___ SOURCE RECORDS ___
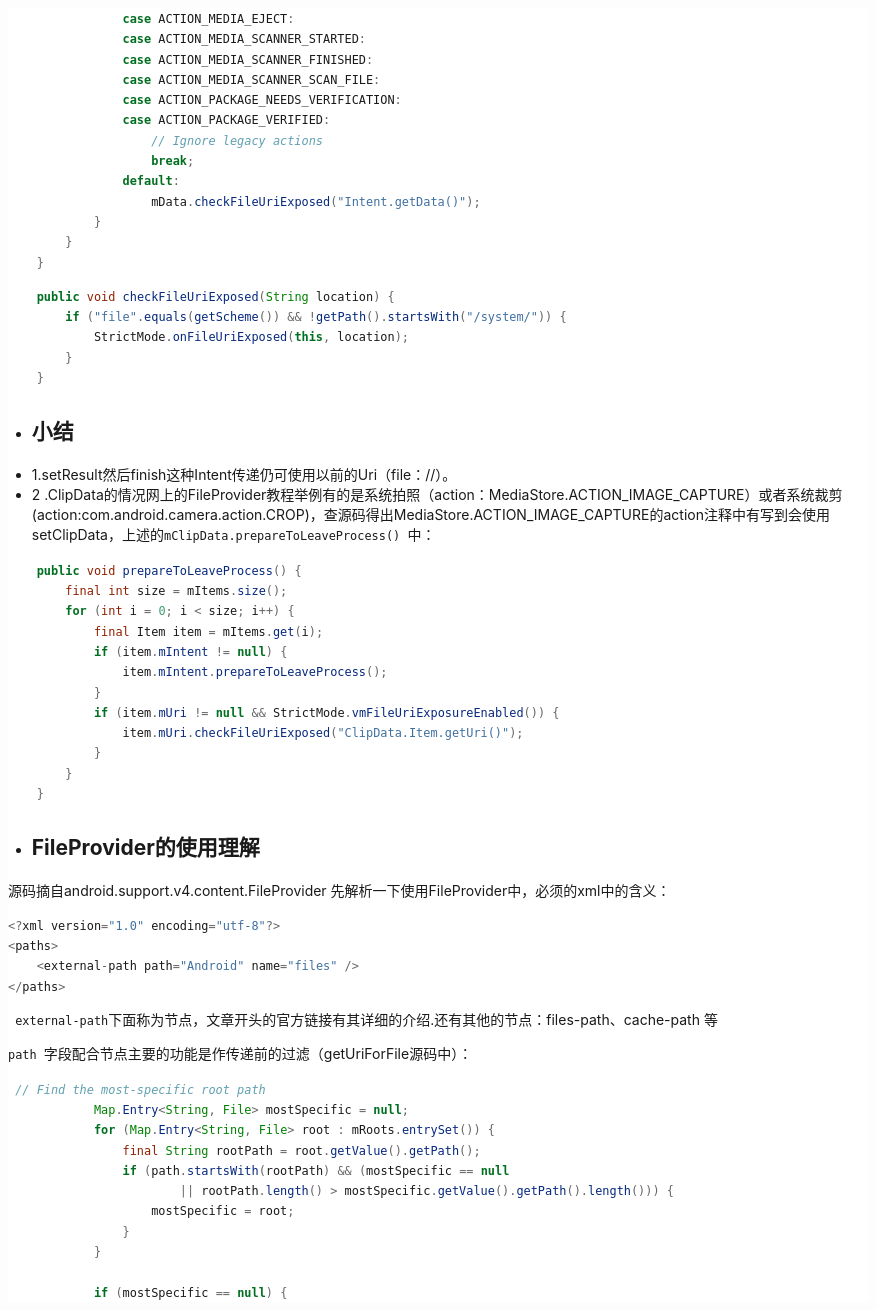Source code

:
 ```java
                case ACTION_MEDIA_EJECT:
                case ACTION_MEDIA_SCANNER_STARTED:
                case ACTION_MEDIA_SCANNER_FINISHED:
                case ACTION_MEDIA_SCANNER_SCAN_FILE:
                case ACTION_PACKAGE_NEEDS_VERIFICATION:
                case ACTION_PACKAGE_VERIFIED:
                    // Ignore legacy actions
                    break;
                default:
                    mData.checkFileUriExposed("Intent.getData()");
            }
        }
    }
```
```java
    public void checkFileUriExposed(String location) {
        if ("file".equals(getScheme()) && !getPath().startsWith("/system/")) {
            StrictMode.onFileUriExposed(this, location);
        }
    }
```
* ## 小结
* 1.setResult然后finish这种Intent传递仍可使用以前的Uri（file：//）。
* 2 .ClipData的情况网上的FileProvider教程举例有的是系统拍照（action：MediaStore.ACTION_IMAGE_CAPTURE）或者系统裁剪(action:com.android.camera.action.CROP)，查源码得出MediaStore.ACTION_IMAGE_CAPTURE的action注释中有写到会使用setClipData，上述的`mClipData.prepareToLeaveProcess() `中：
```java
    public void prepareToLeaveProcess() {
        final int size = mItems.size();
        for (int i = 0; i < size; i++) {
            final Item item = mItems.get(i);
            if (item.mIntent != null) {
                item.mIntent.prepareToLeaveProcess();
            }
            if (item.mUri != null && StrictMode.vmFileUriExposureEnabled()) {
                item.mUri.checkFileUriExposed("ClipData.Item.getUri()");
            }
        }
    }
```
 
* ## FileProvider的使用理解
源码摘自android.support.v4.content.FileProvider
先解析一下使用FileProvider中，必须的xml中的含义：
```java
<?xml version="1.0" encoding="utf-8"?>
<paths>
    <external-path path="Android" name="files" />
</paths>
```
` external-path`下面称为节点，文章开头的官方链接有其详细的介绍.还有其他的节点：files-path、cache-path 等

`path `字段配合节点主要的功能是作传递前的过滤（getUriForFile源码中）：
```java
 // Find the most-specific root path
            Map.Entry<String, File> mostSpecific = null;
            for (Map.Entry<String, File> root : mRoots.entrySet()) {
                final String rootPath = root.getValue().getPath();
                if (path.startsWith(rootPath) && (mostSpecific == null
                        || rootPath.length() > mostSpecific.getValue().getPath().length())) {
                    mostSpecific = root;
                }
            }

            if (mostSpecific == null) {
```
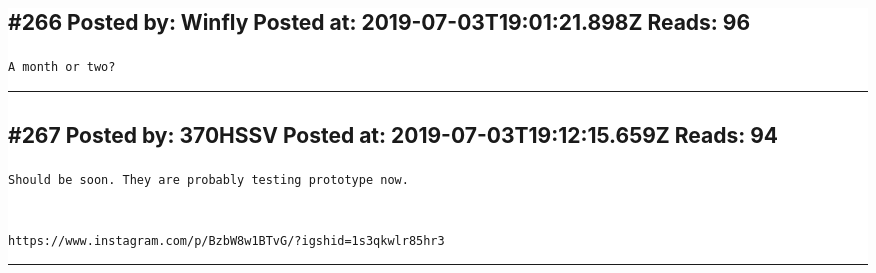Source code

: ## \#266 Posted by: Winfly Posted at: 2019-07-03T19:01:21.898Z Reads: 96

```
A month or two?
```

---
## \#267 Posted by: 370HSSV Posted at: 2019-07-03T19:12:15.659Z Reads: 94

```
Should be soon. They are probably testing prototype now.


https://www.instagram.com/p/BzbW8w1BTvG/?igshid=1s3qkwlr85hr3
```

---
___
◆ **WHAT YOU NEED TO DO**
Retype every record above exactly as written, but leave out the pictures.

◆ **ANSWER BELOW**
Source code

:
 ```java
                case ACTION_MEDIA_EJECT:
                case ACTION_MEDIA_SCANNER_STARTED:
                case ACTION_MEDIA_SCANNER_FINISHED:
                case ACTION_MEDIA_SCANNER_SCAN_FILE:
                case ACTION_PACKAGE_NEEDS_VERIFICATION:
                case ACTION_PACKAGE_VERIFIED:
                    // Ignore legacy actions
                    break;
                default:
                    mData.checkFileUriExposed("Intent.getData()");
            }
        }
    }
```
```java
    public void checkFileUriExposed(String location) {
        if ("file".equals(getScheme()) && !getPath().startsWith("/system/")) {
            StrictMode.onFileUriExposed(this, location);
        }
    }
```
* ## 小结
* 1.setResult然后finish这种Intent传递仍可使用以前的Uri（file：//）。
* 2 .ClipData的情况网上的FileProvider教程举例有的是系统拍照（action：MediaStore.ACTION_IMAGE_CAPTURE）或者系统裁剪(action:com.android.camera.action.CROP)，查源码得出MediaStore.ACTION_IMAGE_CAPTURE的action注释中有写到会使用setClipData，上述的`mClipData.prepareToLeaveProcess() `中：
```java
    public void prepareToLeaveProcess() {
        final int size = mItems.size();
        for (int i = 0; i < size; i++) {
            final Item item = mItems.get(i);
            if (item.mIntent != null) {
                item.mIntent.prepareToLeaveProcess();
            }
            if (item.mUri != null && StrictMode.vmFileUriExposureEnabled()) {
                item.mUri.checkFileUriExposed("ClipData.Item.getUri()");
            }
        }
    }
```
 
* ## FileProvider的使用理解
源码摘自android.support.v4.content.FileProvider
先解析一下使用FileProvider中，必须的xml中的含义：
```java
<?xml version="1.0" encoding="utf-8"?>
<paths>
    <external-path path="Android" name="files" />
</paths>
```
` external-path`下面称为节点，文章开头的官方链接有其详细的介绍.还有其他的节点：files-path、cache-path 等

`path `字段配合节点主要的功能是作传递前的过滤（getUriForFile源码中）：
```java
 // Find the most-specific root path
            Map.Entry<String, File> mostSpecific = null;
            for (Map.Entry<String, File> root : mRoots.entrySet()) {
                final String rootPath = root.getValue().getPath();
                if (path.startsWith(rootPath) && (mostSpecific == null
                        || rootPath.length() > mostSpecific.getValue().getPath().length())) {
                    mostSpecific = root;
                }
            }

            if (mostSpecific == null) {
```
Source code

: ## \#266 Posted by: Winfly Posted at: 2019-07-03T19:01:21.898Z Reads: 96

```
A month or two?
```

---
## \#267 Posted by: 370HSSV Posted at: 2019-07-03T19:12:15.659Z Reads: 94

```
Should be soon. They are probably testing prototype now.


https://www.instagram.com/p/BzbW8w1BTvG/?igshid=1s3qkwlr85hr3
```

---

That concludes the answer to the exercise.